• [GOAL OF THE EXERCISE]
Rewrite the lines of all the records below as one numbered list, leaving out any blank lines.

• [DATASET RECORDS]
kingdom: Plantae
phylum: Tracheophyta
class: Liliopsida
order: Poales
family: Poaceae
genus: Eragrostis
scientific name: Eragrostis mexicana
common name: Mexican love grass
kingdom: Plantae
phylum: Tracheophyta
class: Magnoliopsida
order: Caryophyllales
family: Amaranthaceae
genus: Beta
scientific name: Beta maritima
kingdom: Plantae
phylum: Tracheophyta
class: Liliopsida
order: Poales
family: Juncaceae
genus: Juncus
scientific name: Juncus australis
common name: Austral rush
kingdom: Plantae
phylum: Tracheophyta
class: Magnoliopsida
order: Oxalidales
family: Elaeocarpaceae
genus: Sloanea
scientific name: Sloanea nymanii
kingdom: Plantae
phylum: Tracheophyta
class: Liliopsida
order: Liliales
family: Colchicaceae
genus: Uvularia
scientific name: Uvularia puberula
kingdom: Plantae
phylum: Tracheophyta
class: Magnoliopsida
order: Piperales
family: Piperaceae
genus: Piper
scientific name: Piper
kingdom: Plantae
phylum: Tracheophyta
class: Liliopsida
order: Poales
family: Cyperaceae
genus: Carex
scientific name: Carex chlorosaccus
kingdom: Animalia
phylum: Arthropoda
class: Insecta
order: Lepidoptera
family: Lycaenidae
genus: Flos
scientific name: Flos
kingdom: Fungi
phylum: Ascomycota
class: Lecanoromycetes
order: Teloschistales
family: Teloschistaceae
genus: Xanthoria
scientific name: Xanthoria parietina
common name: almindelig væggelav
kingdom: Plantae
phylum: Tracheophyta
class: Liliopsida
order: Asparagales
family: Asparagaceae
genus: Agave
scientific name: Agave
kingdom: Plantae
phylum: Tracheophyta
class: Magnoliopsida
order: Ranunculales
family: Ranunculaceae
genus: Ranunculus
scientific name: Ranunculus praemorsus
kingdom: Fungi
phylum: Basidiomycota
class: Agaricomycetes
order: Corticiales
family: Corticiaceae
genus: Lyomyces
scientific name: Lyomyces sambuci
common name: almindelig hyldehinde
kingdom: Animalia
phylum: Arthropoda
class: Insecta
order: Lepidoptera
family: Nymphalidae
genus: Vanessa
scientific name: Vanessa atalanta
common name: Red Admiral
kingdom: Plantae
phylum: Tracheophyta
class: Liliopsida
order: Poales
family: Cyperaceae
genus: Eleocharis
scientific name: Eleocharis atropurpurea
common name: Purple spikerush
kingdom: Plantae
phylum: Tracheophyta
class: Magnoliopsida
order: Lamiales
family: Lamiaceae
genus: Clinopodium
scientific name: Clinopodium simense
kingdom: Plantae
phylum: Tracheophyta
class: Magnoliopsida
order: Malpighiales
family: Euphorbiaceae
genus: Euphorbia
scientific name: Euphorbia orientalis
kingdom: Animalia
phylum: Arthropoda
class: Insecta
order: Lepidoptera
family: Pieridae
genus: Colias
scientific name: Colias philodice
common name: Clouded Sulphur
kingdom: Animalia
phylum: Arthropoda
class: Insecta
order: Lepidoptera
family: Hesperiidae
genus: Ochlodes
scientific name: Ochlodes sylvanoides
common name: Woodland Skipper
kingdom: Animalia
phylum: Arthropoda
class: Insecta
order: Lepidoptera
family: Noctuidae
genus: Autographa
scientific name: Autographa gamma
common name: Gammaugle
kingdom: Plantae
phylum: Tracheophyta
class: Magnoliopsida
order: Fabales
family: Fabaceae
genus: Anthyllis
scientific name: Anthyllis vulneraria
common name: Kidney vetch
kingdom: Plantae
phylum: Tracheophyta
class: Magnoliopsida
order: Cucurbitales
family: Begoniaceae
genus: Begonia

• [TASK RESULT]
1. kingdom: Plantae
2. phylum: Tracheophyta
3. class: Liliopsida
4. order: Poales
5. family: Poaceae
6. genus: Eragrostis
7. scientific name: Eragrostis mexicana
8. common name: Mexican love grass
9. kingdom: Plantae
10. phylum: Tracheophyta
11. class: Magnoliopsida
12. order: Caryophyllales
13. family: Amaranthaceae
14. genus: Beta
15. scientific name: Beta maritima
16. kingdom: Plantae
17. phylum: Tracheophyta
18. class: Liliopsida
19. order: Poales
20. family: Juncaceae
21. genus: Juncus
22. scientific name: Juncus australis
23. common name: Austral rush
24. kingdom: Plantae
25. phylum: Tracheophyta
26. class: Magnoliopsida
27. order: Oxalidales
28. family: Elaeocarpaceae
29. genus: Sloanea
30. scientific name: Sloanea nymanii
31. kingdom: Plantae
32. phylum: Tracheophyta
33. class: Liliopsida
34. order: Liliales
35. family: Colchicaceae
36. genus: Uvularia
37. scientific name: Uvularia puberula
38. kingdom: Plantae
39. phylum: Tracheophyta
40. class: Magnoliopsida
41. order: Piperales
42. family: Piperaceae
43. genus: Piper
44. scientific name: Piper
45. kingdom: Plantae
46. phylum: Tracheophyta
47. class: Liliopsida
48. order: Poales
49. family: Cyperaceae
50. genus: Carex
51. scientific name: Carex chlorosaccus
52. kingdom: Animalia
53. phylum: Arthropoda
54. class: Insecta
55. order: Lepidoptera
56. family: Lycaenidae
57. genus: Flos
58. scientific name: Flos
59. kingdom: Fungi
60. phylum: Ascomycota
61. class: Lecanoromycetes
62. order: Teloschistales
63. family: Teloschistaceae
64. genus: Xanthoria
65. scientific name: Xanthoria parietina
66. common name: almindelig væggelav
67. kingdom: Plantae
68. phylum: Tracheophyta
69. class: Liliopsida
70. order: Asparagales
71. family: Asparagaceae
72. genus: Agave
73. scientific name: Agave
74. kingdom: Plantae
75. phylum: Tracheophyta
76. class: Magnoliopsida
77. order: Ranunculales
78. family: Ranunculaceae
79. genus: Ranunculus
80. scientific name: Ranunculus praemorsus
81. kingdom: Fungi
82. phylum: Basidiomycota
83. class: Agaricomycetes
84. order: Corticiales
85. family: Corticiaceae
86. genus: Lyomyces
87. scientific name: Lyomyces sambuci
88. common name: almindelig hyldehinde
89. kingdom: Animalia
90. phylum: Arthropoda
91. class: Insecta
92. order: Lepidoptera
93. family: Nymphalidae
94. genus: Vanessa
95. scientific name: Vanessa atalanta
96. common name: Red Admiral
97. kingdom: Plantae
98. phylum: Tracheophyta
99. class: Liliopsida
100. order: Poales
101. family: Cyperaceae
102. genus: Eleocharis
103. scientific name: Eleocharis atropurpurea
104. common name: Purple spikerush
105. kingdom: Plantae
106. phylum: Tracheophyta
107. class: Magnoliopsida
108. order: Lamiales
109. family: Lamiaceae
110. genus: Clinopodium
111. scientific name: Clinopodium simense
112. kingdom: Plantae
113. phylum: Tracheophyta
114. class: Magnoliopsida
115. order: Malpighiales
116. family: Euphorbiaceae
117. genus: Euphorbia
118. scientific name: Euphorbia orientalis
119. kingdom: Animalia
120. phylum: Arthropoda
121. class: Insecta
122. order: Lepidoptera
123. family: Pieridae
124. genus: Colias
125. scientific name: Colias philodice
126. common name: Clouded Sulphur
127. kingdom: Animalia
128. phylum: Arthropoda
129. class: Insecta
130. order: Lepidoptera
131. family: Hesperiidae
132. genus: Ochlodes
133. scientific name: Ochlodes sylvanoides
134. common name: Woodland Skipper
135. kingdom: Animalia
136. phylum: Arthropoda
137. class: Insecta
138. order: Lepidoptera
139. family: Noctuidae
140. genus: Autographa
141. scientific name: Autographa gamma
142. common name: Gammaugle
143. kingdom: Plantae
144. phylum: Tracheophyta
145. class: Magnoliopsida
146. order: Fabales
147. family: Fabaceae
148. genus: Anthyllis
149. scientific name: Anthyllis vulneraria
150. common name: Kidney vetch
151. kingdom: Plantae
152. phylum: Tracheophyta
153. class: Magnoliopsida
154. order: Cucurbitales
155. family: Begoniaceae
156. genus: Begonia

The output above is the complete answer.